--- Input records Enclosed Below ---

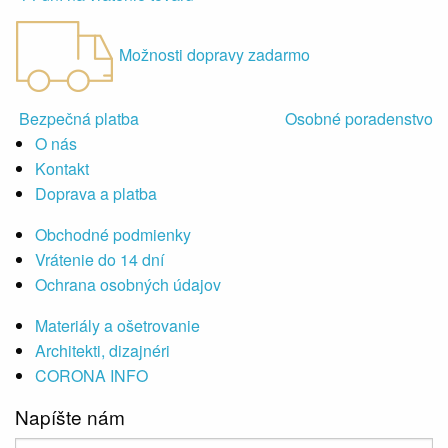
Možnosti dopravy zadarmo
Bezpečná platba
Osobné poradenstvo
O nás
Kontakt
Doprava a platba
Obchodné podmienky
Vrátenie do 14 dní
Ochrana osobných údajov
Materiály a ošetrovanie
Architekti, dizajnéri
CORONA INFO
Napíšte nám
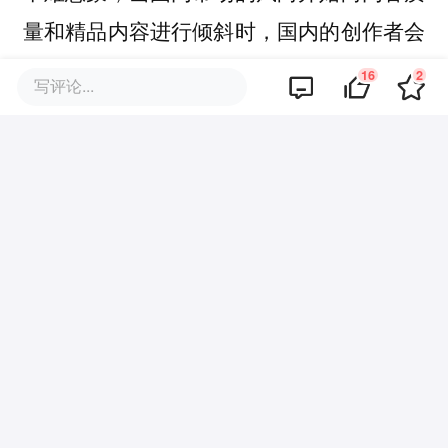
量和精品内容进行倾斜时，国内的创作者会
立刻拿出他们在海外已经验证过的能力和技
16
2
写评论...
巧高强度产出海量优质内容。毕竟，他们已
经在市场上证明了自己完全能够满足更高的
内容标准，现在欠缺的，只是一个契机罢
了。
该文观点仅代表作者本人，36氪平台仅提供信息存储空间服务。
16
好文章，需要你的鼓励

--- End of Enclosed Input records ---

**Your objective**
Counting the line with "Osobné poradenstvo" and the last line of the data above, transcribe those two lines and every line between them exactly, without the pictures.

**Reply**
Osobné poradenstvo
O nás
Kontakt
Doprava a platba
Obchodné podmienky
Vrátenie do 14 dní
Ochrana osobných údajov
Materiály a ošetrovanie
Architekti, dizajnéri
CORONA INFO
Napíšte nám
量和精品内容进行倾斜时，国内的创作者会
立刻拿出他们在海外已经验证过的能力和技
16
2
写评论...
巧高强度产出海量优质内容。毕竟，他们已
经在市场上证明了自己完全能够满足更高的
内容标准，现在欠缺的，只是一个契机罢
了。
该文观点仅代表作者本人，36氪平台仅提供信息存储空间服务。
16
好文章，需要你的鼓励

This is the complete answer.